The fun may have only started
At the 2018 Paper & Plastics Recycling Conference, organized by Recycling Today and held in Chicago in October, panelists discussed the future of the old corrugated containers (OCC) grade in an era when China is trying to wean itself from scrap imports. At the event, Hannah Zhao, a senior economist with Boston-based RISI, said collected OCC in China had risen sharply in price and the demand and supply balance had tightened. She said recycled pulp imports to China grew by 1,817 percent in the first several months of 2018, but the 230,000 metric ton figure means Chinese papermakers likely will invest to add more such capacity outside of China.
At November’s 2018 Paper & Plastics Recycling Conference Europe in Prague, the freight tie-in to the global disruption in paper and plastic scrap trading was brought into view.
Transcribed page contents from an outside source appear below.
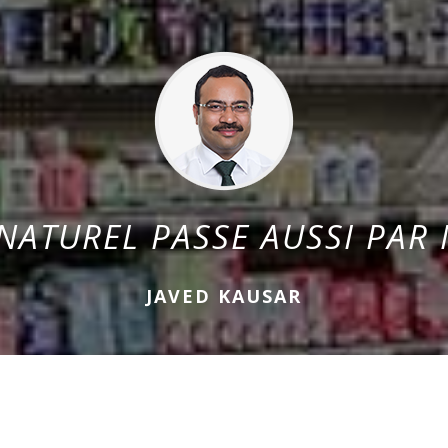
NATUREL PASSE AUSSI PAR 
JAVED KAUSAR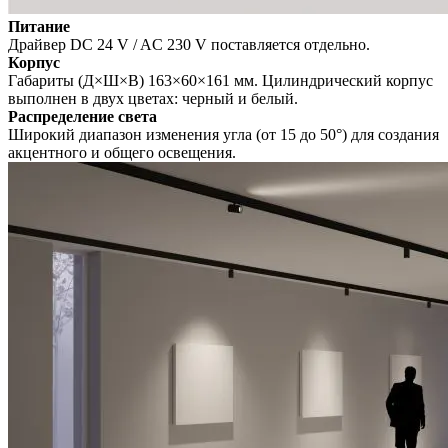
Питание
Драйвер DС 24 V / AC 230 V поставляется отдельно.
Корпус
Габариты (Д×Ш×В) 163×60×161 мм. Цилиндрический корпус
выполнен в двух цветах: черный и белый.
Распределение света
Широкий диапазон изменения угла (от 15 до 50°) для создания
акцентного и общего освещения.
Panelist Ved Prakash of Belgium-based scrap trading firm Gemini Corp. said plastics recyclers continue to face backlash from rerouted containers created by China’s restrictions on baled plastic scrap in 2017.
Later in November, ISRI said China’s national customs agency had released a list of China Certification and Inspection Group (CCIC) offices expected to offer preinspection services in 2019. ISRI describes this as a shorter list with “noticeably absent” cities and countries dropped from the roster, including Mexico, Brazil, Argentina, India, Sri Lanka, Myanmar, Cambodia, Russia, Mongolia and former branch offices in Spain and Hungary.
At the Paper & Plastics Recycling Conference Europe, a panel of veteran European recyclers offered their perspective on the turbulence of the industry. Panelist Cees van Berkel of Netherlands-based CVB Ecologistics BV said managing a recycling firm involves “making the margins” available between procurement and resale of scrap materials. In boom times and downturns, he said, “You learn to cope; sometimes it’s easier, sometimes it’s difficult.”